__Problem description__.
The entries must be retyped exactly, down to the last line.

__The input__.
------------------------------------------------
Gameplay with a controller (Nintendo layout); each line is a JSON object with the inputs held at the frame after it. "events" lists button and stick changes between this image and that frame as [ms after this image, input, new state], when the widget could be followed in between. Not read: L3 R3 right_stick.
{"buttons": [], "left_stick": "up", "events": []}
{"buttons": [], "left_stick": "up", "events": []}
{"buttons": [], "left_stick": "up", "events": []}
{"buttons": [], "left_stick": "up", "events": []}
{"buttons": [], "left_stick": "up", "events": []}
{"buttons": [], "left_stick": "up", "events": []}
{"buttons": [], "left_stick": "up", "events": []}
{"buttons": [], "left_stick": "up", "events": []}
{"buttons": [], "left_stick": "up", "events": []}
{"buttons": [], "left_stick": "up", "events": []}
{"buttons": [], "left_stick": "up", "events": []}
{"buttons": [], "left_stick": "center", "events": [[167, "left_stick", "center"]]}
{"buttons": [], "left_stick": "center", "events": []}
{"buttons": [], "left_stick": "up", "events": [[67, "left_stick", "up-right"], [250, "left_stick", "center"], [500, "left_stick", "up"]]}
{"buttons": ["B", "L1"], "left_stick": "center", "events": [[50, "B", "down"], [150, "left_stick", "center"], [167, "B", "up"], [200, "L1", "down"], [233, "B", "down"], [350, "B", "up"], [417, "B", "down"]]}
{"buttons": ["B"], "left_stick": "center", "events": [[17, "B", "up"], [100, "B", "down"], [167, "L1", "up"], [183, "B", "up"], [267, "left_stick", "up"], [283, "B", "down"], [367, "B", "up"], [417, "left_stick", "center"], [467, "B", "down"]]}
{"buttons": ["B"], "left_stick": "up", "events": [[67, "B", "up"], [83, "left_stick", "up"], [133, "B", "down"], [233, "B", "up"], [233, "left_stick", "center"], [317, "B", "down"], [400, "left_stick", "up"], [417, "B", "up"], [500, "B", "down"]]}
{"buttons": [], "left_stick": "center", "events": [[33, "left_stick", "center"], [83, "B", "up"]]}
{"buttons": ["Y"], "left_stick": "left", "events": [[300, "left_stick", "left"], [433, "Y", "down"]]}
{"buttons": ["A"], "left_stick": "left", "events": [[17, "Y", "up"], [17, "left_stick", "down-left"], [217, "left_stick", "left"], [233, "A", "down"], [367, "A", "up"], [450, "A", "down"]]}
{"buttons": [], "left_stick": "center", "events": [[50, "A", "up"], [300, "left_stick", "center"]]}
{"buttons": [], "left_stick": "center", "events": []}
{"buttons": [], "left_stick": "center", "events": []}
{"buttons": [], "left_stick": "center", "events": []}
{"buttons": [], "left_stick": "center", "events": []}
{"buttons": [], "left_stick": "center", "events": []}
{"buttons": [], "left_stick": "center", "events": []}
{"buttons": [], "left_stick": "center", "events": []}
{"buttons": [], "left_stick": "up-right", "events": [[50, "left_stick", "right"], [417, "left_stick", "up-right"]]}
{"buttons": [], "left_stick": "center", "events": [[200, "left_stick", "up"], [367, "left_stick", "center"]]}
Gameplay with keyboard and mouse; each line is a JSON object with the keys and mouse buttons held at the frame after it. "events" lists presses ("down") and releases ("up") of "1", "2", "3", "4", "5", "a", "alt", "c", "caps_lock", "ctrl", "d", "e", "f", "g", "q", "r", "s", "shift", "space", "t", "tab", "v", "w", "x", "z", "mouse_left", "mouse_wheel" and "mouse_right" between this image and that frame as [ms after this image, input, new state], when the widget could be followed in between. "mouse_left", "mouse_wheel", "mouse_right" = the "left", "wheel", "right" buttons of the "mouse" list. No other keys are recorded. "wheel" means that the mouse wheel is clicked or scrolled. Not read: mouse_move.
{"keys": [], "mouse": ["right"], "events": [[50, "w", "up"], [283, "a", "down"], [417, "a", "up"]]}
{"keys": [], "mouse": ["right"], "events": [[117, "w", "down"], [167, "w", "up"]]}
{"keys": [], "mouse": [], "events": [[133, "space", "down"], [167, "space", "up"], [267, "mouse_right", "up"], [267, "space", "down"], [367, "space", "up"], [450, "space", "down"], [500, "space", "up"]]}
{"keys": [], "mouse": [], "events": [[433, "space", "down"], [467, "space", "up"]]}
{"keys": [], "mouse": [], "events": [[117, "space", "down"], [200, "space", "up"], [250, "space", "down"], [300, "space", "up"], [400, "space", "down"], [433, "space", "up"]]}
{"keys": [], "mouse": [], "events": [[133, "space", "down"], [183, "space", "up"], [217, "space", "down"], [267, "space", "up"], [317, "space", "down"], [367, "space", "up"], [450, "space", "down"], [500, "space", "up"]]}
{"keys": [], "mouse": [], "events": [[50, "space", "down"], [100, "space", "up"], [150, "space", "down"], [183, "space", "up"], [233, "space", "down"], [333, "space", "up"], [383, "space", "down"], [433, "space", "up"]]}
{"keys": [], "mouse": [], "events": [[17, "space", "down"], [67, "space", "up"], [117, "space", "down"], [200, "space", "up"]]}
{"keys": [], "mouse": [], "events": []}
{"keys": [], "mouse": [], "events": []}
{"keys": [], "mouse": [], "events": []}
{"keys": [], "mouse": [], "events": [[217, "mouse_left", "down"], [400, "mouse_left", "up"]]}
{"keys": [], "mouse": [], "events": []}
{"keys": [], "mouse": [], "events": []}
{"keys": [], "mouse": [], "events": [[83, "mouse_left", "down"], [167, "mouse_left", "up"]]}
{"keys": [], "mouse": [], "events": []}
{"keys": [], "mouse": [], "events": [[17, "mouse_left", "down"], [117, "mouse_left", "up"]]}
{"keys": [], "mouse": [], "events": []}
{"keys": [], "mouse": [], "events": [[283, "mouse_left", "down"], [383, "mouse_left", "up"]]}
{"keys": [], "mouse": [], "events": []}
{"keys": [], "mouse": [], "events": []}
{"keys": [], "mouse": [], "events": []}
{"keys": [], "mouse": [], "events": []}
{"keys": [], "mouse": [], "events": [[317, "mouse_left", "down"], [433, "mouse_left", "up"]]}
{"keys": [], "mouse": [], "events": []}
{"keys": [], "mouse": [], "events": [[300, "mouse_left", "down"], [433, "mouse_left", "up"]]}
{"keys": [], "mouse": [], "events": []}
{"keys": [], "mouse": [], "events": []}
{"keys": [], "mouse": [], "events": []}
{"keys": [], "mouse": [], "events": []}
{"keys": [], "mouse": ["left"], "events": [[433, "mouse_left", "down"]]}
------------------------------------------------
__Response area__.
Gameplay with a controller (Nintendo layout); each line is a JSON object with the inputs held at the frame after it. "events" lists button and stick changes between this image and that frame as [ms after this image, input, new state], when the widget could be followed in between. Not read: L3 R3 right_stick.
{"buttons": [], "left_stick": "up", "events": []}
{"buttons": [], "left_stick": "up", "events": []}
{"buttons": [], "left_stick": "up", "events": []}
{"buttons": [], "left_stick": "up", "events": []}
{"buttons": [], "left_stick": "up", "events": []}
{"buttons": [], "left_stick": "up", "events": []}
{"buttons": [], "left_stick": "up", "events": []}
{"buttons": [], "left_stick": "up", "events": []}
{"buttons": [], "left_stick": "up", "events": []}
{"buttons": [], "left_stick": "up", "events": []}
{"buttons": [], "left_stick": "up", "events": []}
{"buttons": [], "left_stick": "center", "events": [[167, "left_stick", "center"]]}
{"buttons": [], "left_stick": "center", "events": []}
{"buttons": [], "left_stick": "up", "events": [[67, "left_stick", "up-right"], [250, "left_stick", "center"], [500, "left_stick", "up"]]}
{"buttons": ["B", "L1"], "left_stick": "center", "events": [[50, "B", "down"], [150, "left_stick", "center"], [167, "B", "up"], [200, "L1", "down"], [233, "B", "down"], [350, "B", "up"], [417, "B", "down"]]}
{"buttons": ["B"], "left_stick": "center", "events": [[17, "B", "up"], [100, "B", "down"], [167, "L1", "up"], [183, "B", "up"], [267, "left_stick", "up"], [283, "B", "down"], [367, "B", "up"], [417, "left_stick", "center"], [467, "B", "down"]]}
{"buttons": ["B"], "left_stick": "up", "events": [[67, "B", "up"], [83, "left_stick", "up"], [133, "B", "down"], [233, "B", "up"], [233, "left_stick", "center"], [317, "B", "down"], [400, "left_stick", "up"], [417, "B", "up"], [500, "B", "down"]]}
{"buttons": [], "left_stick": "center", "events": [[33, "left_stick", "center"], [83, "B", "up"]]}
{"buttons": ["Y"], "left_stick": "left", "events": [[300, "left_stick", "left"], [433, "Y", "down"]]}
{"buttons": ["A"], "left_stick": "left", "events": [[17, "Y", "up"], [17, "left_stick", "down-left"], [217, "left_stick", "left"], [233, "A", "down"], [367, "A", "up"], [450, "A", "down"]]}
{"buttons": [], "left_stick": "center", "events": [[50, "A", "up"], [300, "left_stick", "center"]]}
{"buttons": [], "left_stick": "center", "events": []}
{"buttons": [], "left_stick": "center", "events": []}
{"buttons": [], "left_stick": "center", "events": []}
{"buttons": [], "left_stick": "center", "events": []}
{"buttons": [], "left_stick": "center", "events": []}
{"buttons": [], "left_stick": "center", "events": []}
{"buttons": [], "left_stick": "center", "events": []}
{"buttons": [], "left_stick": "up-right", "events": [[50, "left_stick", "right"], [417, "left_stick", "up-right"]]}
{"buttons": [], "left_stick": "center", "events": [[200, "left_stick", "up"], [367, "left_stick", "center"]]}
Gameplay with keyboard and mouse; each line is a JSON object with the keys and mouse buttons held at the frame after it. "events" lists presses ("down") and releases ("up") of "1", "2", "3", "4", "5", "a", "alt", "c", "caps_lock", "ctrl", "d", "e", "f", "g", "q", "r", "s", "shift", "space", "t", "tab", "v", "w", "x", "z", "mouse_left", "mouse_wheel" and "mouse_right" between this image and that frame as [ms after this image, input, new state], when the widget could be followed in between. "mouse_left", "mouse_wheel", "mouse_right" = the "left", "wheel", "right" buttons of the "mouse" list. No other keys are recorded. "wheel" means that the mouse wheel is clicked or scrolled. Not read: mouse_move.
{"keys": [], "mouse": ["right"], "events": [[50, "w", "up"], [283, "a", "down"], [417, "a", "up"]]}
{"keys": [], "mouse": ["right"], "events": [[117, "w", "down"], [167, "w", "up"]]}
{"keys": [], "mouse": [], "events": [[133, "space", "down"], [167, "space", "up"], [267, "mouse_right", "up"], [267, "space", "down"], [367, "space", "up"], [450, "space", "down"], [500, "space", "up"]]}
{"keys": [], "mouse": [], "events": [[433, "space", "down"], [467, "space", "up"]]}
{"keys": [], "mouse": [], "events": [[117, "space", "down"], [200, "space", "up"], [250, "space", "down"], [300, "space", "up"], [400, "space", "down"], [433, "space", "up"]]}
{"keys": [], "mouse": [], "events": [[133, "space", "down"], [183, "space", "up"], [217, "space", "down"], [267, "space", "up"], [317, "space", "down"], [367, "space", "up"], [450, "space", "down"], [500, "space", "up"]]}
{"keys": [], "mouse": [], "events": [[50, "space", "down"], [100, "space", "up"], [150, "space", "down"], [183, "space", "up"], [233, "space", "down"], [333, "space", "up"], [383, "space", "down"], [433, "space", "up"]]}
{"keys": [], "mouse": [], "events": [[17, "space", "down"], [67, "space", "up"], [117, "space", "down"], [200, "space", "up"]]}
{"keys": [], "mouse": [], "events": []}
{"keys": [], "mouse": [], "events": []}
{"keys": [], "mouse": [], "events": []}
{"keys": [], "mouse": [], "events": [[217, "mouse_left", "down"], [400, "mouse_left", "up"]]}
{"keys": [], "mouse": [], "events": []}
{"keys": [], "mouse": [], "events": []}
{"keys": [], "mouse": [], "events": [[83, "mouse_left", "down"], [167, "mouse_left", "up"]]}
{"keys": [], "mouse": [], "events": []}
{"keys": [], "mouse": [], "events": [[17, "mouse_left", "down"], [117, "mouse_left", "up"]]}
{"keys": [], "mouse": [], "events": []}
{"keys": [], "mouse": [], "events": [[283, "mouse_left", "down"], [383, "mouse_left", "up"]]}
{"keys": [], "mouse": [], "events": []}
{"keys": [], "mouse": [], "events": []}
{"keys": [], "mouse": [], "events": []}
{"keys": [], "mouse": [], "events": []}
{"keys": [], "mouse": [], "events": [[317, "mouse_left", "down"], [433, "mouse_left", "up"]]}
{"keys": [], "mouse": [], "events": []}
{"keys": [], "mouse": [], "events": [[300, "mouse_left", "down"], [433, "mouse_left", "up"]]}
{"keys": [], "mouse": [], "events": []}
{"keys": [], "mouse": [], "events": []}
{"keys": [], "mouse": [], "events": []}
{"keys": [], "mouse": [], "events": []}
{"keys": [], "mouse": ["left"], "events": [[433, "mouse_left", "down"]]}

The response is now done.